1 In dem Vorwort zur Broschüre „Brief an einen Genossen über unsere organisatorischen Aufgaben" wird Nr. 53 der „Iskra" vom 25. November 1903 erwähnt: Lenin meint den von Martow geschriebenen Leitartikel der „Iskra" „Unser Parteitag". In diesem Artikel schrieb Martow, die Debatten auf dem 2. Parteitag zu den einzelnen Punkten des Statuts hätten „in der einheitlichen ,iskristischen' Mehrheit eine Teilung hervorgerufen, in der das grundverschiedene Verhalten zu wichtigen Fragen der Parteiorganisation zum Ausdruck gekommen ist. Aber der übergroßen Mehrheit der Parteitagsdelegierten ist weder die Tiefe dieser Meinungsverschiedenheit noch ihre prinzipielle Grundlage sofort klar geworden"…

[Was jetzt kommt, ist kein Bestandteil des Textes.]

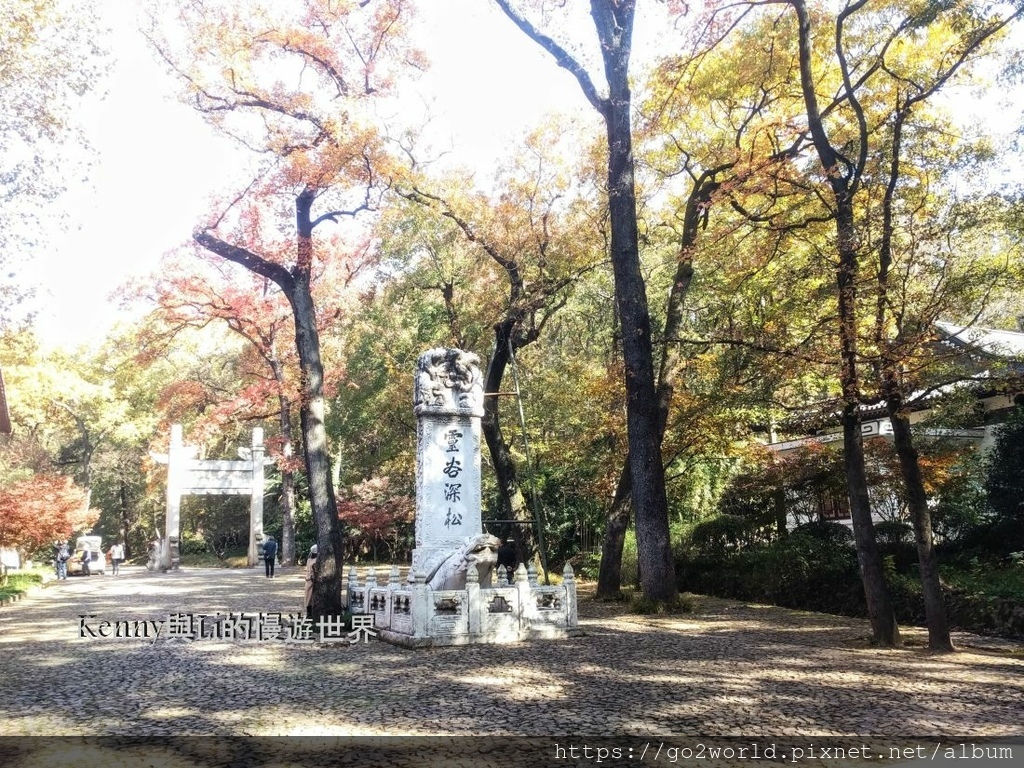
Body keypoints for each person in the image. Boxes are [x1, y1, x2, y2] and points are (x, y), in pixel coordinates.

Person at [304, 544, 318, 618]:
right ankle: (310, 614)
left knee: (308, 598)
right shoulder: (316, 561)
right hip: (312, 581)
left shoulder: (309, 560)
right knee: (310, 598)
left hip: (308, 580)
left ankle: (309, 614)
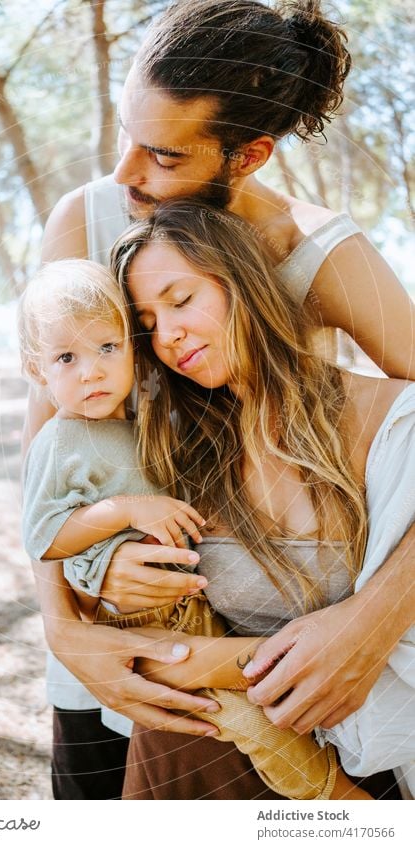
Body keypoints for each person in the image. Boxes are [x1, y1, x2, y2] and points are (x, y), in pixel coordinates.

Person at [27, 0, 415, 798]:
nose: (127, 172)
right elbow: (45, 438)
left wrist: (373, 617)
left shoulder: (319, 253)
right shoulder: (89, 218)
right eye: (124, 133)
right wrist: (65, 628)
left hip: (266, 651)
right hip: (112, 629)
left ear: (248, 155)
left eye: (165, 155)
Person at [18, 257, 375, 800]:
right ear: (37, 371)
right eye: (66, 357)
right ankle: (342, 801)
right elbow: (43, 537)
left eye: (107, 349)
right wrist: (125, 513)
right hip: (140, 617)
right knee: (253, 718)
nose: (90, 371)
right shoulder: (60, 441)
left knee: (270, 692)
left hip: (190, 606)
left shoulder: (140, 420)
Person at [104, 197, 414, 799]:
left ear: (242, 282)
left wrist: (203, 664)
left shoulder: (389, 422)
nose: (168, 336)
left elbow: (400, 639)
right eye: (148, 323)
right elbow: (144, 649)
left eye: (181, 300)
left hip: (366, 766)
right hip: (224, 748)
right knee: (172, 741)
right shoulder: (177, 458)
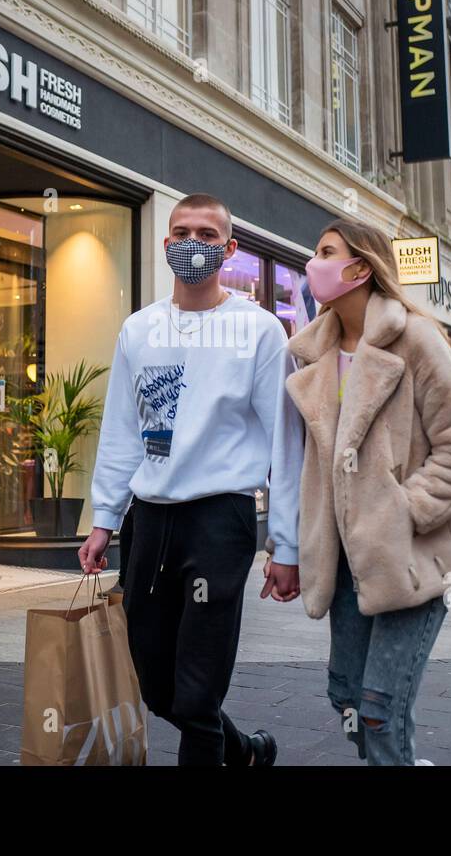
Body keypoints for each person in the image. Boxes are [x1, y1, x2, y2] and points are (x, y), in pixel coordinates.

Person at [77, 193, 304, 767]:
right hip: (150, 521)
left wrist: (287, 542)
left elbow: (286, 442)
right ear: (165, 243)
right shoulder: (140, 329)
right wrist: (105, 519)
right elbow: (122, 431)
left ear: (229, 250)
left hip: (219, 521)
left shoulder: (258, 331)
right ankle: (245, 752)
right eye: (182, 233)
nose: (193, 245)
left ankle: (221, 751)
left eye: (207, 235)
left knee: (198, 687)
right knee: (156, 684)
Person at [283, 218, 451, 766]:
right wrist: (295, 548)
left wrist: (404, 511)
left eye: (326, 252)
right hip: (345, 564)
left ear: (360, 268)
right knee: (347, 699)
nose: (313, 264)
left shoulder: (416, 338)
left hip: (409, 560)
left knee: (378, 706)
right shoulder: (313, 356)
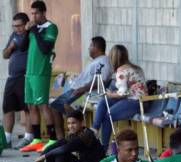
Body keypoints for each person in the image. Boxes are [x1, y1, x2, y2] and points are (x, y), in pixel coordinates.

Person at [50, 36, 112, 139]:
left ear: (96, 47)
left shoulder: (103, 62)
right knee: (54, 104)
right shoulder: (97, 61)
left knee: (57, 106)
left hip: (86, 93)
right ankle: (64, 137)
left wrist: (83, 88)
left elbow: (102, 80)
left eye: (90, 46)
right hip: (78, 89)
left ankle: (71, 135)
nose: (89, 48)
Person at [32, 110, 106, 162]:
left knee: (61, 155)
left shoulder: (86, 136)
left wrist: (43, 157)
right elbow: (55, 145)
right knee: (53, 153)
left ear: (82, 123)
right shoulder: (74, 134)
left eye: (74, 123)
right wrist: (40, 159)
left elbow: (64, 149)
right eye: (68, 123)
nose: (70, 126)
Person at [91, 44, 148, 152]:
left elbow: (123, 93)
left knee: (108, 116)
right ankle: (94, 128)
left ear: (113, 58)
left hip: (136, 102)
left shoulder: (121, 71)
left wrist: (111, 94)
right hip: (139, 100)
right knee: (104, 102)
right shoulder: (135, 68)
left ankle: (103, 148)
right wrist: (111, 95)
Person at [19, 1, 58, 152]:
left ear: (43, 13)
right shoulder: (33, 29)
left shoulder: (51, 28)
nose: (33, 16)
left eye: (35, 13)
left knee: (43, 105)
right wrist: (27, 32)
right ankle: (37, 140)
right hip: (29, 72)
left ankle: (52, 139)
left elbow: (45, 49)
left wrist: (34, 31)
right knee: (31, 106)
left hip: (41, 73)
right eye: (32, 13)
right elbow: (22, 48)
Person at [2, 12, 34, 149]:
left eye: (19, 26)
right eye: (14, 26)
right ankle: (7, 138)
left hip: (25, 76)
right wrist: (10, 48)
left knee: (27, 108)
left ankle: (28, 137)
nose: (17, 29)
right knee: (7, 108)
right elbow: (4, 55)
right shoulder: (14, 35)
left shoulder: (30, 35)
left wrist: (27, 32)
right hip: (12, 77)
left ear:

Indem Lenin auf Seite 172 dieses Bandes sagt, es würde ungeschickt sein, „beim Abdruck (des Briefes) irgendwelche Änderungen vorzunehmen", spielt er auf die Broschüre L. Trotzkis „Der Zweite Parteitag der Sozialdemokratischen Arbeiterpartei Russlands. Bericht der sibirischen Delegation" an. Diese hektographierte Broschüre enthielt ursprünglich eine Reihe von Ausfällen gegen Plechanow; nachdem Plechanow die vier früheren Redaktionsmitglieder kooptiert hatte, wurde die Broschüre noch einmal vom Verfasser durchredigiert und beim Druck wurden alle gegen Plechanow gerichteten Stellen weggelassen.

2 „Sibirischer Bund". Die Red.

* Nachdem meine Opponenten mehrfach den Wunsch äußerten, diesen Brief als Dokument zu benutzen, würde ich, gelinde gesagt, es für geradezu ungeschickt halten, wollte ich beim Abdruck irgendwelche Änderungen vornehmen.